Obviously, and so I will grant you the letter—

Grant me? Maybe you mean something different in your own language.

I know you speak Spanish, Spence, and we must speak it sometime if you like but what I am saying is that I grant you that I have seen the letter, O.K.? or at least the longhand draft of it; and our mutual interests will be served if you will amplify for me what is said there concerning the woman Mayga Rojas Rodriguez: you knew her when she was lobbying copper but in reality promoting Frei’s presidential future. Mayn’s young friend, how much does he know?

I may not know much, but the music is beautiful, Talca.

I can only guess all that is in your head, Spence. The music is excellent, and strangely familiar.

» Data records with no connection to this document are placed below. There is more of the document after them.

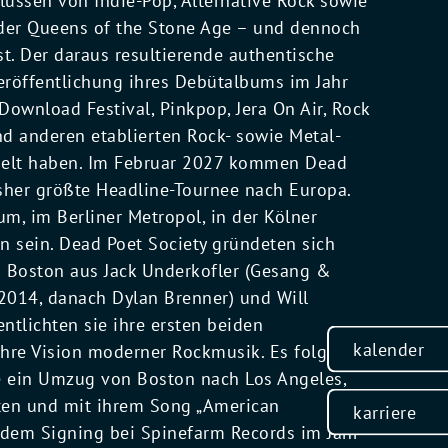
flüssen von Indie-Pop, Alternative Rock sowie
der Queens of the Stone Age – und dennoch
st. Der daraus resultierende authentische
eröffentlichung ihres Debütalbums im Jahr
ownload Festival, Pinkpop, Jera On Air, Rock
nd anderen etablierten Rock- sowie Metal-
spielt haben. Im Februar 2027 kommen Dead
isher größte Headline-Tournee nach Europa.
, im Berliner Metropol, in der Kölner
 sein. Dead Poet Society gründeten sich
 Boston aus Jack Underkofler (Gesang &
bis 2014, danach Dylan Brenner) und Will
ntlichten sie ihre ersten beiden
kalender
ihre Vision moderner Rockmusik. Es folgten
e ein Umzug von Boston nach Los Angeles,
lten und mit ihrem Song „American
karriere
h dem Signing bei Spinefarm Records im Jahr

The work is not some mere folie that North is letting his boyfriend show off; and Lady Luisa is not herself, she is waiting for something to happen. Preparation is all, as the poet says.

And you are waiting. .?

O.K., I am going back to my seat in a second: we know the letter Mayn wrote to his daughter, I at least the longhand draft. But Spence, you must tell me where are the diaries of this corrupt clan of invert begetters?

Marion Hugo Mayne you mean? The legendary Chapultepec encounter with the girl who looked like a boy.

Marion Hugo Mayne I mean. Information relating Mayga’s death to the Masons.

Talca, next thing you’ll be relating her death to the famous false ring finger Jackson had to put up with after that blood-ritual game in upper New York.

Spence, even you who do not matter may be in danger, because if this entertainingly mythical mountain approaching is code talk for an attempt on a South American President’s life by Cuban elements posing as anti- Castroist—

Is there such a thing as a South American President?